We were all settling into our seats for a very crowded airplane flight. My seat mate was a very old man. And as he was adjusting his seatbelt, his cigarettes fell out of his coat pocket. I bent down and handed them back to him.
“Thanks,” he said quietly. “My sons have been on me to quit, but 72 years makes it a hard habit to break. I started smoking when I was 18 years old– the day I enlisted in the Army. I’m 90 now.”
“When did you enlist, sir?” I asked. I try to never miss an opportunity to show respect to someone who has served our country.
“December 8, 1941. I was in line at the recruiting office, the morning after Pearl Harbor, waiting for the doors to open.”
What followed was a truly fascinating conversation with a genuine war hero. He had served as the pilot of a B-24 bomber in the Pacific during World War II. I had just finished reading a book about a B-24 crewman who had been lost at sea in the Pacific. So I was able to ask him some reasonably intelligent questions about his experiences. I was sincerely grateful to have shared the flight with a member of the Greatest Generation.
I believe that our small groups and Sunday School classes are full of people who want to share their stories. And I honestly believe our groups will be richer for hearing them. So as I think about the conversation with that elderly gentleman, here are four takeaways that I believe we can apply to our small group leadership.
1. A small act of kindness opens a lot of doors. For me, it was stooping to pick something up for someone else. For you, it might be making sure the coffee is brewed before class starts. Or remembering a specific detail of a prayer request a group member shared three weeks before. When your group members perceive you as kind, they will be more likely to open up to you and to the rest of the group.
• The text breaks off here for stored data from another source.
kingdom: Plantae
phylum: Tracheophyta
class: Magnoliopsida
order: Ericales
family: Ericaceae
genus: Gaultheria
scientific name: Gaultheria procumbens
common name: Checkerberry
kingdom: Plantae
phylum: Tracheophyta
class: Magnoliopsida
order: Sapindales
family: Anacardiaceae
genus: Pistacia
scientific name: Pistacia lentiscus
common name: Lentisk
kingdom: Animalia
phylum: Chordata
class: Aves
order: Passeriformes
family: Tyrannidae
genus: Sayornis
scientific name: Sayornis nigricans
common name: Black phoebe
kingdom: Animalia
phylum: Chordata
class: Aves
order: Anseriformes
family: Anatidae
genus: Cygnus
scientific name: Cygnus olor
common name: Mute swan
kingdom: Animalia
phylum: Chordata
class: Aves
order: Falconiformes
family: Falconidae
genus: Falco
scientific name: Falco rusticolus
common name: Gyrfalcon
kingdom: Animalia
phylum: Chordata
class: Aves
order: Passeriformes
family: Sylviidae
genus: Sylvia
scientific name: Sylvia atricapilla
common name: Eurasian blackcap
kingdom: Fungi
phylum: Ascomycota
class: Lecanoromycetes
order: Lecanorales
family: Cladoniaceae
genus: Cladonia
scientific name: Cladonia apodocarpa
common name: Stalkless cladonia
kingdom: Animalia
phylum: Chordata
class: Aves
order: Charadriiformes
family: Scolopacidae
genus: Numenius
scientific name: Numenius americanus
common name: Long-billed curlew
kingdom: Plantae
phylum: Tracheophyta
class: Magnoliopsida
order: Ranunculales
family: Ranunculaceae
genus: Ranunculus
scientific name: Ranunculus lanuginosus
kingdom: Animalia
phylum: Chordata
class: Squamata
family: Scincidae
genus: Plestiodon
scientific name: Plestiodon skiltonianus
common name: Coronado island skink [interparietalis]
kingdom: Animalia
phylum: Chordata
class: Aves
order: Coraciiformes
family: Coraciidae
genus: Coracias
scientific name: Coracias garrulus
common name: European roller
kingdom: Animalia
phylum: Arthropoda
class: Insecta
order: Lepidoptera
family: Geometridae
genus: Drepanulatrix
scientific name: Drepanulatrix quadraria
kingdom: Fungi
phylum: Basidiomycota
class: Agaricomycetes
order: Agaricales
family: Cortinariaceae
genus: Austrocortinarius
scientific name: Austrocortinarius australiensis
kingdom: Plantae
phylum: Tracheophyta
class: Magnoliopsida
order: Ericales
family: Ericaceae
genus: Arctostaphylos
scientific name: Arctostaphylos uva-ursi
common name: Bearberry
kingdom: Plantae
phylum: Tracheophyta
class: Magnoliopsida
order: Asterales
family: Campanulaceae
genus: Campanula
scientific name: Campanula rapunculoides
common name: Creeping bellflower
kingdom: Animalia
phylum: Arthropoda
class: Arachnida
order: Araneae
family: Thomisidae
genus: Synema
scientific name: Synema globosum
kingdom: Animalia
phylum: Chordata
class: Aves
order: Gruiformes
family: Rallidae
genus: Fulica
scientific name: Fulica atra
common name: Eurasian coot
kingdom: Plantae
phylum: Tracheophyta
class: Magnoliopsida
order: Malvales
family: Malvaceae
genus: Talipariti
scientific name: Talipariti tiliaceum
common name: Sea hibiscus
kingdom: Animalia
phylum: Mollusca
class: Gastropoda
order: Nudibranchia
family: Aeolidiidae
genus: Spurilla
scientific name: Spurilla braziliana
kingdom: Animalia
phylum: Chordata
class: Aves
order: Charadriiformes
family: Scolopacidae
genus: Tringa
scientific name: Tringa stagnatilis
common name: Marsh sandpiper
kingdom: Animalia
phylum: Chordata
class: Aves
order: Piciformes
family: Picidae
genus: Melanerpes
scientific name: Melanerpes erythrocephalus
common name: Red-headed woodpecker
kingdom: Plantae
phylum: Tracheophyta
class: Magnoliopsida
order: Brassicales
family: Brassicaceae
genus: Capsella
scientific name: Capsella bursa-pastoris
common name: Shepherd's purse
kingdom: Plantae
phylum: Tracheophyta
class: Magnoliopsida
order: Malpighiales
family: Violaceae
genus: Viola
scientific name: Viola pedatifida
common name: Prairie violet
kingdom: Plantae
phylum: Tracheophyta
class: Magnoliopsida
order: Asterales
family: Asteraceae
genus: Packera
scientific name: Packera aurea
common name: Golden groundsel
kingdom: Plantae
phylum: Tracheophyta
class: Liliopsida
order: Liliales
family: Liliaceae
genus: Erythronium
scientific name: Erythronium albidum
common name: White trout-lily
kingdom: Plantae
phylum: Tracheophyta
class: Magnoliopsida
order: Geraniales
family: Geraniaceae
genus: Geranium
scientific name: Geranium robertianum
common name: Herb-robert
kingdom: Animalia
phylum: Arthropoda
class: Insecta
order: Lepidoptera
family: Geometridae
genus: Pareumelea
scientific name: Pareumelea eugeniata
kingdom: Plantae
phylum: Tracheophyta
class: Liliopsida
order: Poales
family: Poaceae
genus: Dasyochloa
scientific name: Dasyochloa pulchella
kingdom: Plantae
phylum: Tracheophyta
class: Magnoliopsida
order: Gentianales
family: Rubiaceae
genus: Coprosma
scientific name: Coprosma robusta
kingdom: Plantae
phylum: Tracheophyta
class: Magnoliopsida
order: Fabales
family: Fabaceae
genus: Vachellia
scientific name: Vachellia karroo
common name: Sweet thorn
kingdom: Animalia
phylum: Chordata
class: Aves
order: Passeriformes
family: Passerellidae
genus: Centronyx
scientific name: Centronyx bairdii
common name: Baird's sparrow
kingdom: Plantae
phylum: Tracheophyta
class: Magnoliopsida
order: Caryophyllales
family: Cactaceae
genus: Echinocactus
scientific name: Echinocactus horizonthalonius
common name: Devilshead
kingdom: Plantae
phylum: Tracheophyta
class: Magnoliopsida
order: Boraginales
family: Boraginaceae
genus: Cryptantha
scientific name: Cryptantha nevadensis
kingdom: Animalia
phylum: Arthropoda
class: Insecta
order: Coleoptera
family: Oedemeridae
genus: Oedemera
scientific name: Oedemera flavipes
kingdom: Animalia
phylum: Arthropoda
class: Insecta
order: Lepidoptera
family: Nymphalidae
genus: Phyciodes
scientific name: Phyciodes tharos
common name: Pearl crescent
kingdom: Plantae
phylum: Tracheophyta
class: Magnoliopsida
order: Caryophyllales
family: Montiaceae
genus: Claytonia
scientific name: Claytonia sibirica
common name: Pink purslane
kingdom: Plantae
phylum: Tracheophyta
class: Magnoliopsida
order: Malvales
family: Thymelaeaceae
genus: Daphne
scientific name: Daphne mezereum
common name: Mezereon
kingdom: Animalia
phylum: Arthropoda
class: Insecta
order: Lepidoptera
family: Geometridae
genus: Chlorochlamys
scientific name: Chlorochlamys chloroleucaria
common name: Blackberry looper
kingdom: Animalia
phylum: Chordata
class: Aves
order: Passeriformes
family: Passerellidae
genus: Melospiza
2. A non-judgmental attitude keeps those doors open. Understand, I am not a fan of cigarette smoking. And I suppose I could have smugly watched the old man struggle to pick up his own cigarettes. Or, I could have said something snarky like, “You know these things will kill you, don’t you?” But odds are, if I had, I would have never experienced the rich conversation that followed. If you want your group members to share their stories, they need to know they won’t be judged for doing so. Communicate acceptance, both verbally and non-verbally. Watch your body language. Be aware of the expression on your face. Group members who may already be self-conscious about what they are sharing are paying attention to every cue you give them.
3. Find common ground. Because of the book I had just read (By the way, it was Unbroken by Laura Hillenbrand, and it is an amazing book), I was able to get into my seat mate’s world. I remembered from my reading that many WW2 pilots had bad experiences with how the B-24 handled in the air. I asked my new friend about his experience with the plane. He told me the very colorful (and quite profane, but remember Point #2!) nickname he and his crew gave their bomber. And new energy was injected into the conversation. Work to establish something you have in common with each person in your small group. If a 40-something, bookish editor can find common ground with a 90 year old emphysemic war hero, you can find common ground with the people in your small group.
4. Respect, Respect, Respect. I called him sir. I thanked him for serving our country. When he apologized for “rattling on” about his old war stories, I assured him that it was an honor to hear his story. I didn’t miss an opportunity to show him I valued who he was and the contribution he had made. Your group members will open up to the group when they believe they are valuable members of the group. And that starts with the feedback you give them as the group leader.